The fellow stepped directly in their path. They were just on the fringe of loiterers about the pavilion. Agnes clapped a hand upon her lips to keep from screaming.
“Aw, come on,” said the fellow, laying a detaining hand upon Ruth’s arm.
Then something very unexpected, but very welcome, happened. Mrs. Heard, seeing a hand’s breadth of cloud in the sky and fearing a thunder storm, had sent Neale O’Neil scurrying for the girls. He came to the spot before this affair could go any farther.
“Hullo!” he exclaimed, sharply. “What’s this?”
“This – this gentleman,” said Ruth, faintly, “offers to dance with me, but I tell him ‘no.’”
“What are you butting in for, kid?” demanded the freckled young fellow, thrusting his jaw forward in an ugly manner. But he took his hand from Ruth’s arm.

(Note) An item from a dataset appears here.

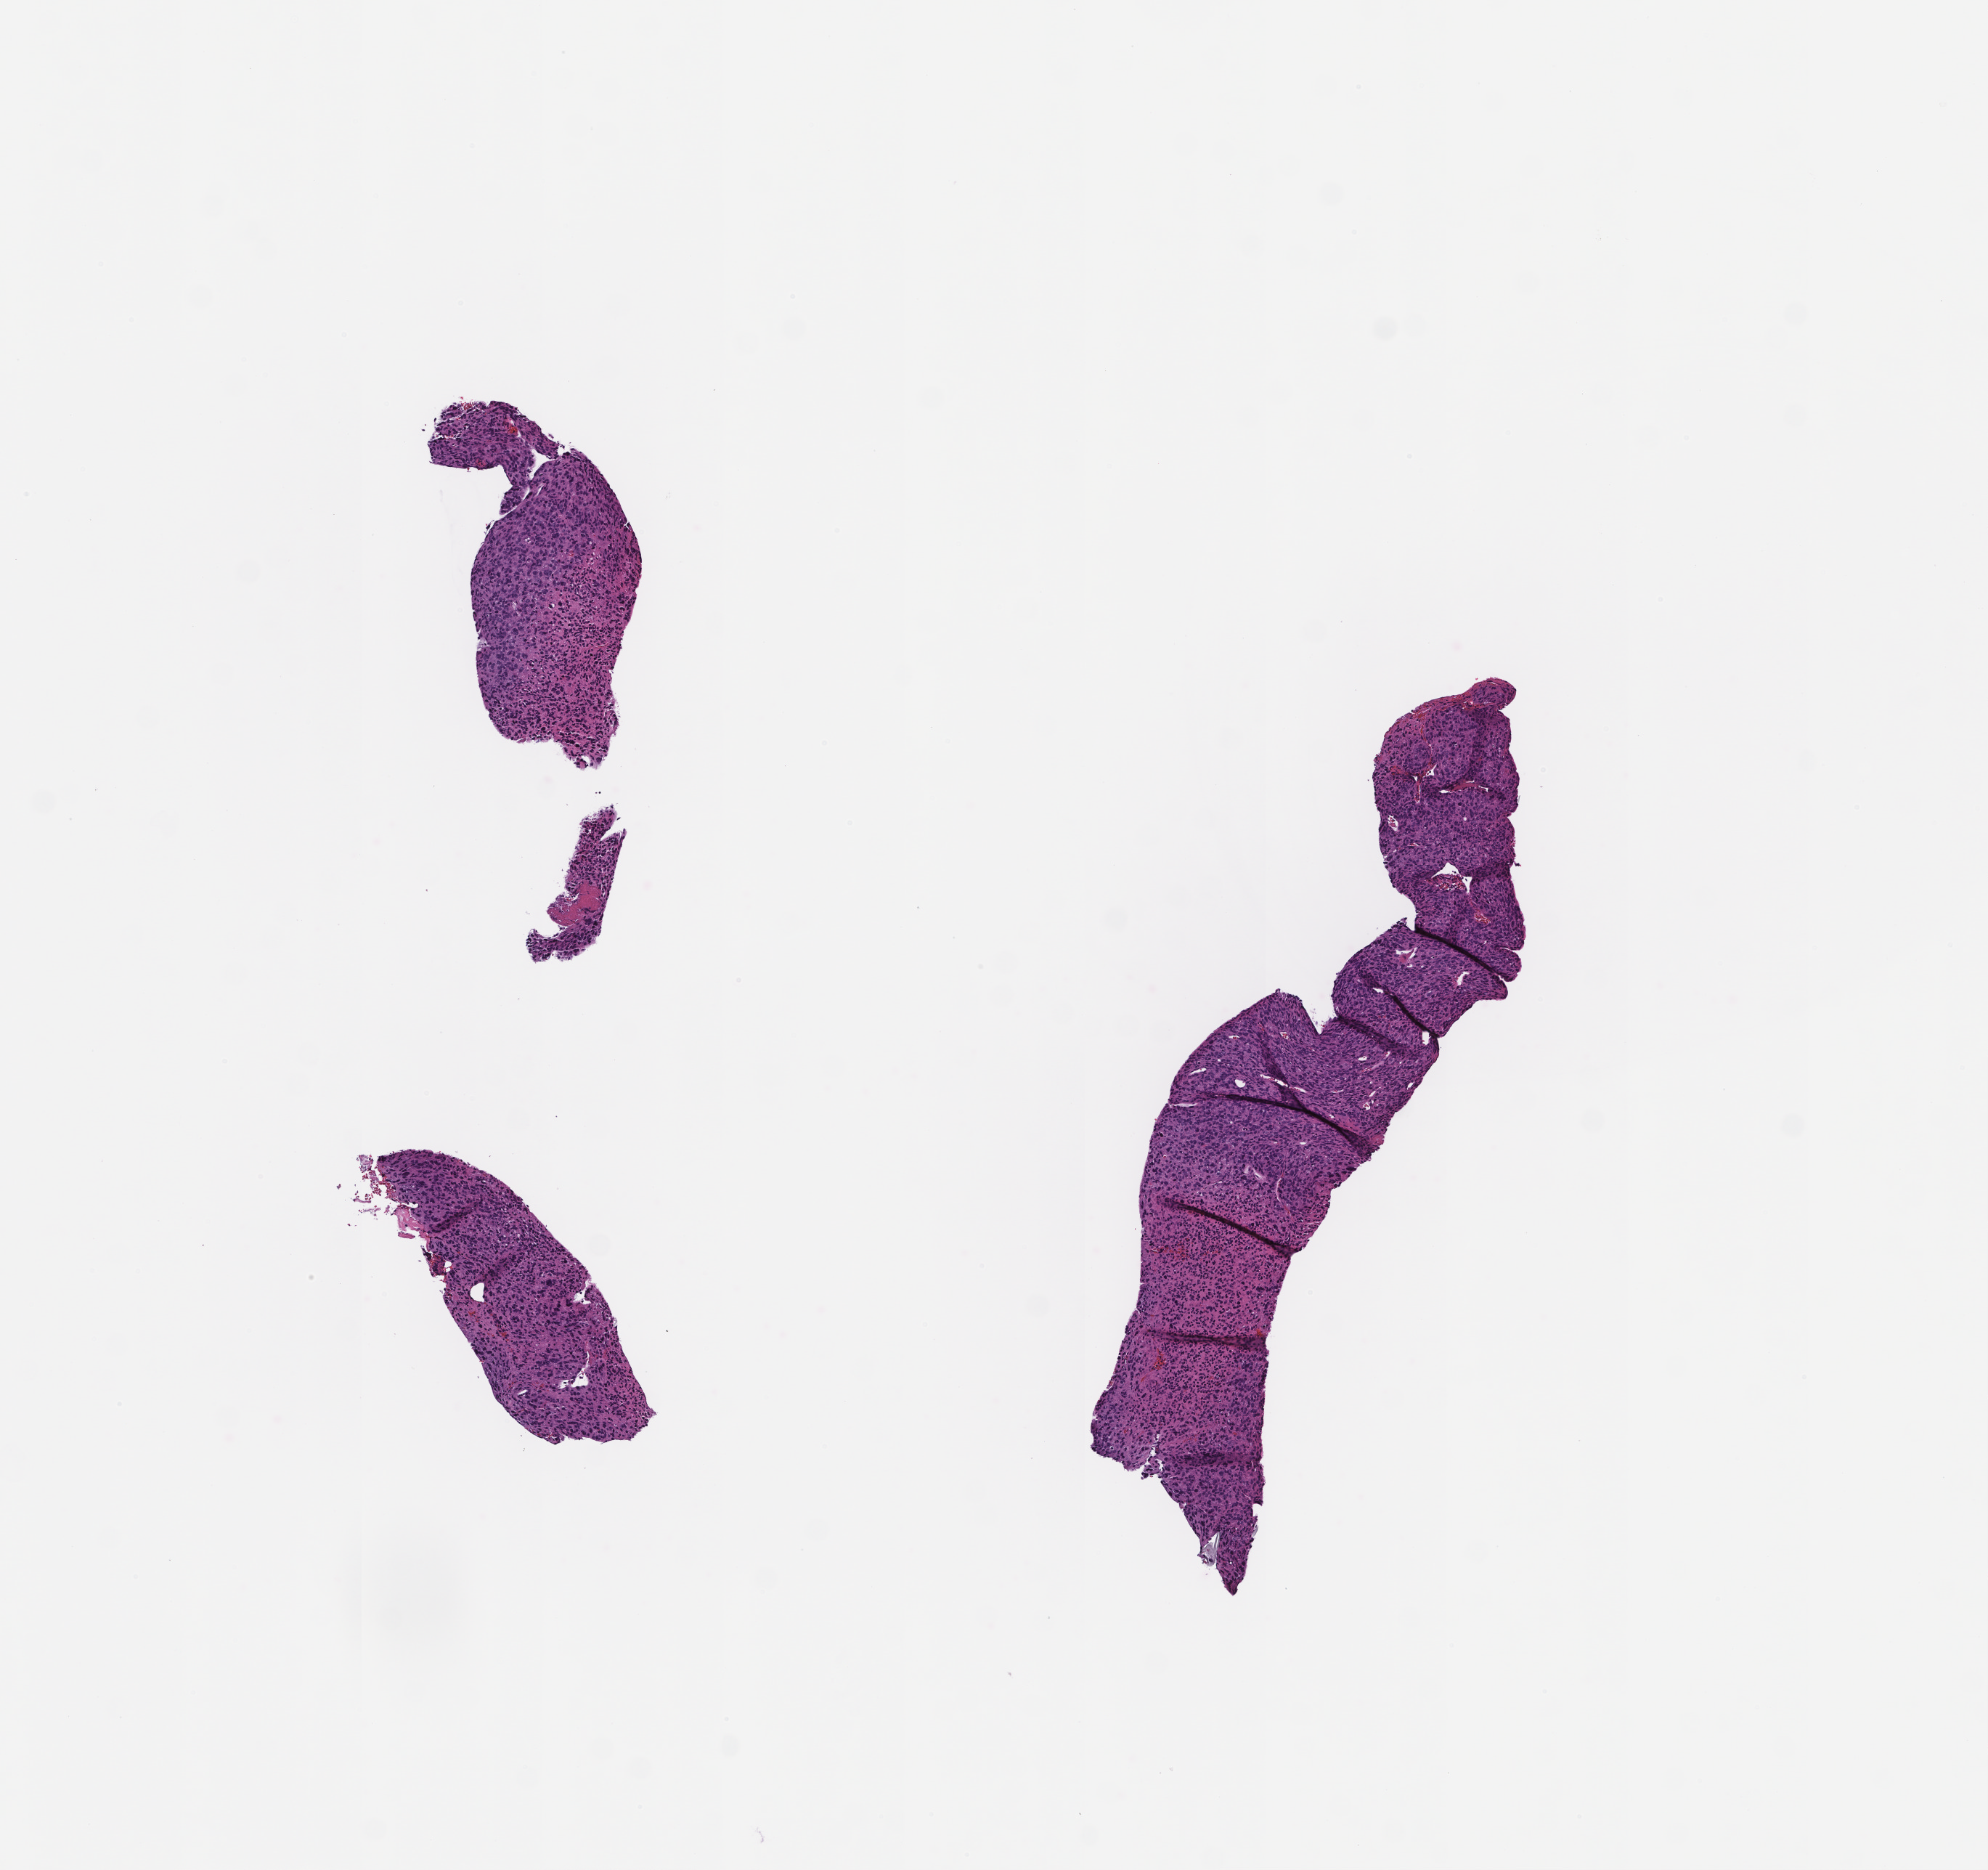
Digitized haematoxylin and eosin-stained section, a low-resolution overview of the entire scanned area, about 5.5 x 5.2 mm; formalin-fixed, paraffin-embedded (FFPE) tissue. Patient sex: female.
This section: metastasis (sampled organ not recorded). Primary diagnosis of the patient: Invasive Breast Carcinoma.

Neale said to the girls, quite quietly though his eyes flashed:
“Mrs. Heard wants you to come back to the car at once. Please hurry.”
“Say! I don’t get you,” began the rough again.
“You will in a moment,” Neale shot at him. “Go away, girls!”
Agnes did not want to go now; but Ruth saw it would be better and she fairly dragged her sister away.
“Neale will be hurt!” moaned Agnes, all the way to the car. “That awful rowdy has friends, of course.”
What really happened to Neale the girls never knew, for he would not talk about it. Trained from his very babyhood as an acrobat, the ex-circus boy would be able to give a good account of himself if it came to fisticuffs with the freckled-faced fellow. Although the latter was considerably older and taller than Neale, the way he had lived had not hardened his muscles and made him quick of eye and foot or handy with his fists.
Perhaps Neale did not fight at all. At least he came back to the car without a mark upon him and without even having had his clothes ruffled. All he said in answer to the excited questions of the girls was:
“That’s a fellow called Saleratus Joe. You can tell why – his face with all those yellow freckles looks like an old fashioned saleratus biscuit. He belongs in Milton. I’ve seen him before. He isn’t much better than a saloon lounger.”
“Goodness me!” exclaimed Mrs. Heard. “Saleratus Joe is one of the fellows who my nephew thinks stole his automobile. I must tell him that we saw the fellow. Perhaps the car can be traced after all.”
“Through Saleratus Joe?” said Neale O’Neil. “Well – maybe.”